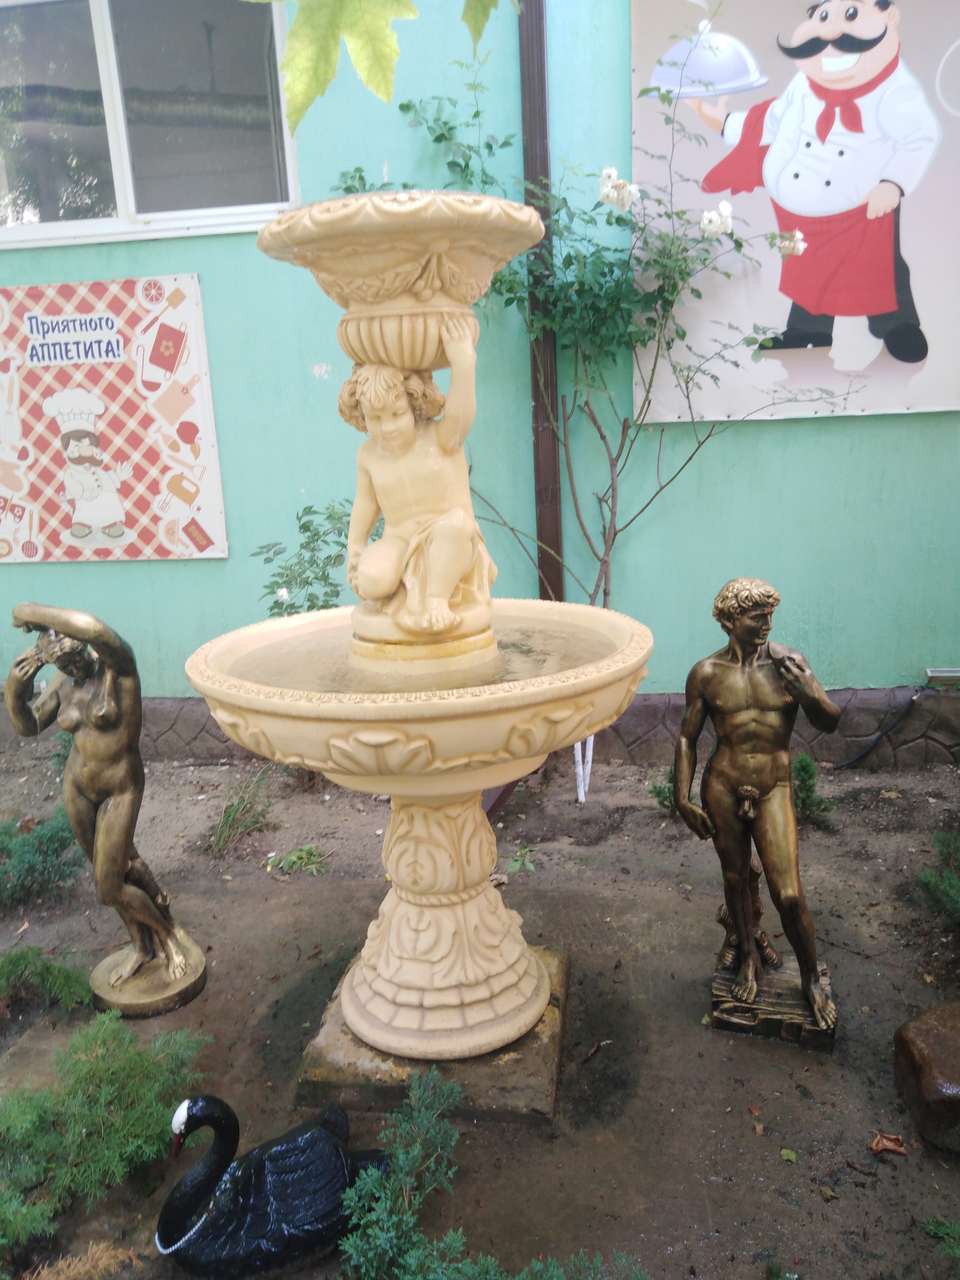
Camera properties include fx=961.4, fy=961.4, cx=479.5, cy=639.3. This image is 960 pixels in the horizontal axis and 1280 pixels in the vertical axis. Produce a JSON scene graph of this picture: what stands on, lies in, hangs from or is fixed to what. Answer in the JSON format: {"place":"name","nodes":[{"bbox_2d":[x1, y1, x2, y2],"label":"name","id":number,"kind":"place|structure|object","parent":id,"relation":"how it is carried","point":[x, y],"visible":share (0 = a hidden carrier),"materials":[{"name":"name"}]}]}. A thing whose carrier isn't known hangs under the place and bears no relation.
{"place":"outdoors","nodes":[
{"label":"outdoors","id":0,"kind":"place"},
{"bbox_2d":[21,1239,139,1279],"label":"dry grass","id":1,"kind":"structure","parent":0,"point":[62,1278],"visible":0.96,"materials":[{"name":"brown plant"}]},
{"bbox_2d":[245,0,511,131],"label":"leaf","id":2,"kind":"object","parent":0,"point":[336,22],"visible":1,"materials":[{"name":"green plant"}]},
{"bbox_2d":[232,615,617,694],"label":"water","id":3,"kind":"structure","parent":0,"point":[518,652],"materials":[{"name":"clear liquid"}]},
{"bbox_2d":[0,733,959,1279],"label":"soil ground","id":4,"kind":"structure","parent":0,"point":[742,1136],"materials":[{"name":"brown soil"}]},
{"bbox_2d":[0,809,81,909],"label":"shrub","id":5,"kind":"object","parent":4,"relation":"on","point":[59,840],"visible":0.96,"materials":[{"name":"green plant"}]},
{"bbox_2d":[0,947,91,1020],"label":"shrub","id":6,"kind":"object","parent":4,"relation":"on","point":[43,977],"visible":0.99,"materials":[{"name":"green plant"}]},
{"bbox_2d":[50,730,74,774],"label":"small plant","id":7,"kind":"object","parent":4,"relation":"in","point":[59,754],"visible":0.25,"materials":[{"name":"green plant"}]},
{"bbox_2d":[0,1011,210,1270],"label":"shrub","id":8,"kind":"object","parent":4,"relation":"in","point":[77,1068],"visible":0.94,"materials":[{"name":"green plant"}]},
{"bbox_2d":[5,602,207,1014],"label":"statue","id":9,"kind":"object","parent":4,"relation":"on","point":[114,870],"visible":0.99,"materials":[{"name":"brown"}]},
{"bbox_2d":[208,768,273,852],"label":"grass tuft","id":10,"kind":"object","parent":4,"relation":"on","point":[238,821],"visible":0.92,"materials":[{"name":"green plant"}]},
{"bbox_2d":[157,1089,388,1279],"label":"swan figurine","id":11,"kind":"object","parent":4,"relation":"on","point":[217,1117],"visible":0.99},
{"bbox_2d":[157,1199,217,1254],"label":"bead necklace","id":12,"kind":"object","parent":11,"relation":"on","point":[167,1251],"visible":0.51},
{"bbox_2d":[266,842,327,876],"label":"weed","id":13,"kind":"object","parent":4,"relation":"on","point":[294,853],"visible":0.93,"materials":[{"name":"green plant"}]},
{"bbox_2d":[252,496,356,618],"label":"shrub","id":14,"kind":"object","parent":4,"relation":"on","point":[275,603],"visible":0.46,"materials":[{"name":"green plant"}]},
{"bbox_2d":[296,943,569,1128],"label":"stone slab","id":15,"kind":"structure","parent":4,"relation":"on","point":[531,1034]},
{"bbox_2d":[183,202,650,1075],"label":"fountain","id":16,"kind":"object","parent":15,"relation":"on","point":[446,937],"visible":0.98,"materials":[{"name":"beige"}]},
{"bbox_2d":[342,318,497,640],"label":"cherub statue","id":17,"kind":"object","parent":16,"relation":"on","point":[444,590],"visible":0.99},
{"bbox_2d":[330,1061,648,1279],"label":"shrub","id":18,"kind":"object","parent":4,"relation":"on","point":[402,1162],"visible":0.99,"materials":[{"name":"green plant"}]},
{"bbox_2d":[507,844,537,873],"label":"small plant","id":19,"kind":"object","parent":4,"relation":"on","point":[531,867],"visible":0.89,"materials":[{"name":"green plant"}]},
{"bbox_2d":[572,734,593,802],"label":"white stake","id":20,"kind":"object","parent":4,"relation":"in","point":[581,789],"visible":0.62,"materials":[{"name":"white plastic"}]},
{"bbox_2d":[340,0,845,796],"label":"rose bush","id":21,"kind":"object","parent":4,"relation":"in","point":[602,560],"visible":0.91,"materials":[{"name":"green plant"}]},
{"bbox_2d":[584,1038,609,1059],"label":"dry leaf","id":22,"kind":"object","parent":4,"relation":"on","point":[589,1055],"visible":0.97,"materials":[{"name":"brown"}]},
{"bbox_2d":[648,767,678,816],"label":"small plant","id":23,"kind":"object","parent":4,"relation":"on","point":[666,797],"visible":0.36,"materials":[{"name":"green plant"}]},
{"bbox_2d":[673,577,840,1046],"label":"statue","id":24,"kind":"object","parent":4,"relation":"on","point":[753,711],"visible":0.99,"materials":[{"name":"brown metal"}]},
{"bbox_2d":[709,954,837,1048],"label":"statue base","id":25,"kind":"object","parent":4,"relation":"on","point":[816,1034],"visible":0.71,"materials":[{"name":"brown metal"}]},
{"bbox_2d":[778,1146,797,1163],"label":"fallen leaf","id":26,"kind":"object","parent":4,"relation":"on","point":[792,1157],"visible":0.95,"materials":[{"name":"green plant"}]},
{"bbox_2d":[790,752,833,827],"label":"small plant","id":27,"kind":"object","parent":4,"relation":"in","point":[805,781],"visible":0.62,"materials":[{"name":"green plant"}]},
{"bbox_2d":[831,687,926,769],"label":"cable","id":28,"kind":"object","parent":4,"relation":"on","point":[837,767],"visible":0.97,"materials":[{"name":"black plastic"}]},
{"bbox_2d":[870,1130,907,1156],"label":"dry leaf","id":29,"kind":"object","parent":4,"relation":"on","point":[879,1141],"visible":0.98,"materials":[{"name":"brown plant"}]},
{"bbox_2d":[893,999,959,1153],"label":"rock","id":30,"kind":"object","parent":4,"relation":"on","point":[948,1039],"visible":1,"materials":[{"name":"brown stone"}]},
{"bbox_2d":[917,828,959,926],"label":"shrub","id":31,"kind":"object","parent":4,"relation":"on","point":[950,883],"visible":1,"materials":[{"name":"green plant"}]},
{"bbox_2d":[921,1215,959,1275],"label":"shrub","id":32,"kind":"object","parent":4,"relation":"on","point":[932,1227],"visible":0.99,"materials":[{"name":"green plant"}]},
{"bbox_2d":[0,0,959,745],"label":"wall","id":33,"kind":"structure","parent":0,"point":[141,576],"materials":[{"name":"teal paint"}]},
{"bbox_2d":[0,275,227,563],"label":"poster","id":34,"kind":"object","parent":33,"relation":"attached to","point":[70,542],"visible":0.99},
{"bbox_2d":[0,0,299,250],"label":"window","id":35,"kind":"structure","parent":33,"relation":"in","point":[122,200],"materials":[{"name":"clear glass"}]},
{"bbox_2d":[519,0,563,602],"label":"drainpipe","id":36,"kind":"object","parent":33,"relation":"attached to","point":[544,170],"visible":0.71,"materials":[{"name":"brown metal"}]},
{"bbox_2d":[631,0,959,421],"label":"poster","id":37,"kind":"object","parent":33,"relation":"attached to","point":[708,415],"visible":0.89,"materials":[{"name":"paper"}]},
{"bbox_2d":[925,666,959,685],"label":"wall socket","id":38,"kind":"object","parent":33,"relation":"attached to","point":[937,673],"visible":0.96,"materials":[{"name":"metal"}]},
{"bbox_2d":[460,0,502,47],"label":"leaf","id":39,"kind":"object","parent":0,"point":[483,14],"visible":0.99,"materials":[{"name":"green plant"}]}
]}

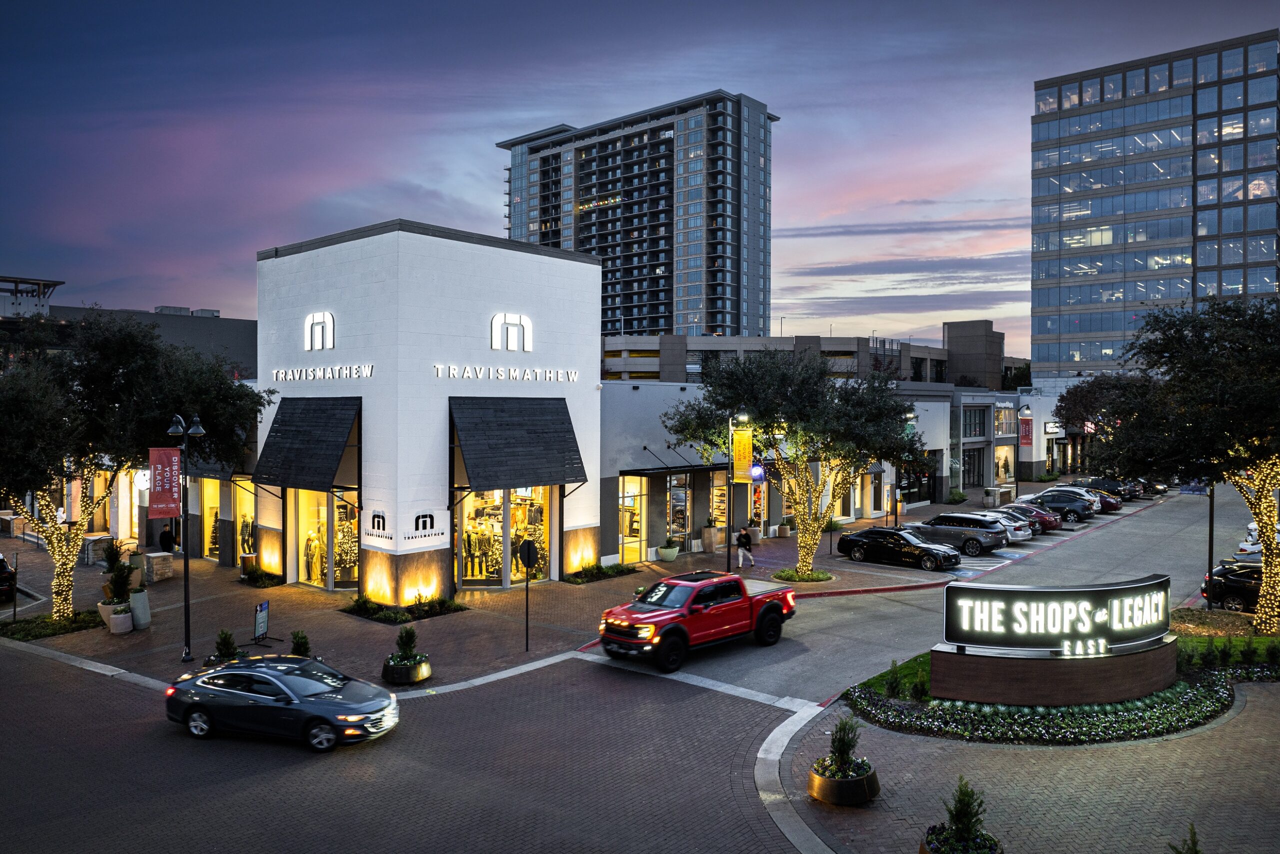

* * * * * * * * *

[TASK REQUIREMENTS]:
If pictures appear among the entries above, omit them; repeat everything else verbatim.

[SOLUTION]:
Camera properties include fx=961.4, fy=961.4, cx=479.5, cy=639.3. This image is 960 pixels in the horizontal axis and 1280 pixels in the vertical axis. Produce a JSON scene graph of this picture: what stands on, lies in, hangs from or is fixed to what. Answer in the JSON format: {"place":"name","nodes":[{"bbox_2d":[x1, y1, x2, y2],"label":"name","id":number,"kind":"place|structure|object","parent":id,"relation":"how it is carried","point":[x, y],"visible":share (0 = a hidden carrier),"materials":[{"name":"name"}]}]}. A thing whose carrier isn't known hangs under the place and bears no relation.
{"place":"outdoors","nodes":[
{"label":"outdoors","id":0,"kind":"place"},
{"bbox_2d":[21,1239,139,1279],"label":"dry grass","id":1,"kind":"structure","parent":0,"point":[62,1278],"visible":0.96,"materials":[{"name":"brown plant"}]},
{"bbox_2d":[245,0,511,131],"label":"leaf","id":2,"kind":"object","parent":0,"point":[336,22],"visible":1,"materials":[{"name":"green plant"}]},
{"bbox_2d":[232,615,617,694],"label":"water","id":3,"kind":"structure","parent":0,"point":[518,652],"materials":[{"name":"clear liquid"}]},
{"bbox_2d":[0,733,959,1279],"label":"soil ground","id":4,"kind":"structure","parent":0,"point":[742,1136],"materials":[{"name":"brown soil"}]},
{"bbox_2d":[0,809,81,909],"label":"shrub","id":5,"kind":"object","parent":4,"relation":"on","point":[59,840],"visible":0.96,"materials":[{"name":"green plant"}]},
{"bbox_2d":[0,947,91,1020],"label":"shrub","id":6,"kind":"object","parent":4,"relation":"on","point":[43,977],"visible":0.99,"materials":[{"name":"green plant"}]},
{"bbox_2d":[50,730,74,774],"label":"small plant","id":7,"kind":"object","parent":4,"relation":"in","point":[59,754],"visible":0.25,"materials":[{"name":"green plant"}]},
{"bbox_2d":[0,1011,210,1270],"label":"shrub","id":8,"kind":"object","parent":4,"relation":"in","point":[77,1068],"visible":0.94,"materials":[{"name":"green plant"}]},
{"bbox_2d":[5,602,207,1014],"label":"statue","id":9,"kind":"object","parent":4,"relation":"on","point":[114,870],"visible":0.99,"materials":[{"name":"brown"}]},
{"bbox_2d":[208,768,273,852],"label":"grass tuft","id":10,"kind":"object","parent":4,"relation":"on","point":[238,821],"visible":0.92,"materials":[{"name":"green plant"}]},
{"bbox_2d":[157,1089,388,1279],"label":"swan figurine","id":11,"kind":"object","parent":4,"relation":"on","point":[217,1117],"visible":0.99},
{"bbox_2d":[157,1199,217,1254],"label":"bead necklace","id":12,"kind":"object","parent":11,"relation":"on","point":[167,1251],"visible":0.51},
{"bbox_2d":[266,842,327,876],"label":"weed","id":13,"kind":"object","parent":4,"relation":"on","point":[294,853],"visible":0.93,"materials":[{"name":"green plant"}]},
{"bbox_2d":[252,496,356,618],"label":"shrub","id":14,"kind":"object","parent":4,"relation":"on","point":[275,603],"visible":0.46,"materials":[{"name":"green plant"}]},
{"bbox_2d":[296,943,569,1128],"label":"stone slab","id":15,"kind":"structure","parent":4,"relation":"on","point":[531,1034]},
{"bbox_2d":[183,202,650,1075],"label":"fountain","id":16,"kind":"object","parent":15,"relation":"on","point":[446,937],"visible":0.98,"materials":[{"name":"beige"}]},
{"bbox_2d":[342,318,497,640],"label":"cherub statue","id":17,"kind":"object","parent":16,"relation":"on","point":[444,590],"visible":0.99},
{"bbox_2d":[330,1061,648,1279],"label":"shrub","id":18,"kind":"object","parent":4,"relation":"on","point":[402,1162],"visible":0.99,"materials":[{"name":"green plant"}]},
{"bbox_2d":[507,844,537,873],"label":"small plant","id":19,"kind":"object","parent":4,"relation":"on","point":[531,867],"visible":0.89,"materials":[{"name":"green plant"}]},
{"bbox_2d":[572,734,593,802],"label":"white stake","id":20,"kind":"object","parent":4,"relation":"in","point":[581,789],"visible":0.62,"materials":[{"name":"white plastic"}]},
{"bbox_2d":[340,0,845,796],"label":"rose bush","id":21,"kind":"object","parent":4,"relation":"in","point":[602,560],"visible":0.91,"materials":[{"name":"green plant"}]},
{"bbox_2d":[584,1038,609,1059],"label":"dry leaf","id":22,"kind":"object","parent":4,"relation":"on","point":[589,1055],"visible":0.97,"materials":[{"name":"brown"}]},
{"bbox_2d":[648,767,678,816],"label":"small plant","id":23,"kind":"object","parent":4,"relation":"on","point":[666,797],"visible":0.36,"materials":[{"name":"green plant"}]},
{"bbox_2d":[673,577,840,1046],"label":"statue","id":24,"kind":"object","parent":4,"relation":"on","point":[753,711],"visible":0.99,"materials":[{"name":"brown metal"}]},
{"bbox_2d":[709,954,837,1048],"label":"statue base","id":25,"kind":"object","parent":4,"relation":"on","point":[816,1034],"visible":0.71,"materials":[{"name":"brown metal"}]},
{"bbox_2d":[778,1146,797,1163],"label":"fallen leaf","id":26,"kind":"object","parent":4,"relation":"on","point":[792,1157],"visible":0.95,"materials":[{"name":"green plant"}]},
{"bbox_2d":[790,752,833,827],"label":"small plant","id":27,"kind":"object","parent":4,"relation":"in","point":[805,781],"visible":0.62,"materials":[{"name":"green plant"}]},
{"bbox_2d":[831,687,926,769],"label":"cable","id":28,"kind":"object","parent":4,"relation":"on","point":[837,767],"visible":0.97,"materials":[{"name":"black plastic"}]},
{"bbox_2d":[870,1130,907,1156],"label":"dry leaf","id":29,"kind":"object","parent":4,"relation":"on","point":[879,1141],"visible":0.98,"materials":[{"name":"brown plant"}]},
{"bbox_2d":[893,999,959,1153],"label":"rock","id":30,"kind":"object","parent":4,"relation":"on","point":[948,1039],"visible":1,"materials":[{"name":"brown stone"}]},
{"bbox_2d":[917,828,959,926],"label":"shrub","id":31,"kind":"object","parent":4,"relation":"on","point":[950,883],"visible":1,"materials":[{"name":"green plant"}]},
{"bbox_2d":[921,1215,959,1275],"label":"shrub","id":32,"kind":"object","parent":4,"relation":"on","point":[932,1227],"visible":0.99,"materials":[{"name":"green plant"}]},
{"bbox_2d":[0,0,959,745],"label":"wall","id":33,"kind":"structure","parent":0,"point":[141,576],"materials":[{"name":"teal paint"}]},
{"bbox_2d":[0,275,227,563],"label":"poster","id":34,"kind":"object","parent":33,"relation":"attached to","point":[70,542],"visible":0.99},
{"bbox_2d":[0,0,299,250],"label":"window","id":35,"kind":"structure","parent":33,"relation":"in","point":[122,200],"materials":[{"name":"clear glass"}]},
{"bbox_2d":[519,0,563,602],"label":"drainpipe","id":36,"kind":"object","parent":33,"relation":"attached to","point":[544,170],"visible":0.71,"materials":[{"name":"brown metal"}]},
{"bbox_2d":[631,0,959,421],"label":"poster","id":37,"kind":"object","parent":33,"relation":"attached to","point":[708,415],"visible":0.89,"materials":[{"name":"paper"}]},
{"bbox_2d":[925,666,959,685],"label":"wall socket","id":38,"kind":"object","parent":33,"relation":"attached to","point":[937,673],"visible":0.96,"materials":[{"name":"metal"}]},
{"bbox_2d":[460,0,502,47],"label":"leaf","id":39,"kind":"object","parent":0,"point":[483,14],"visible":0.99,"materials":[{"name":"green plant"}]}
]}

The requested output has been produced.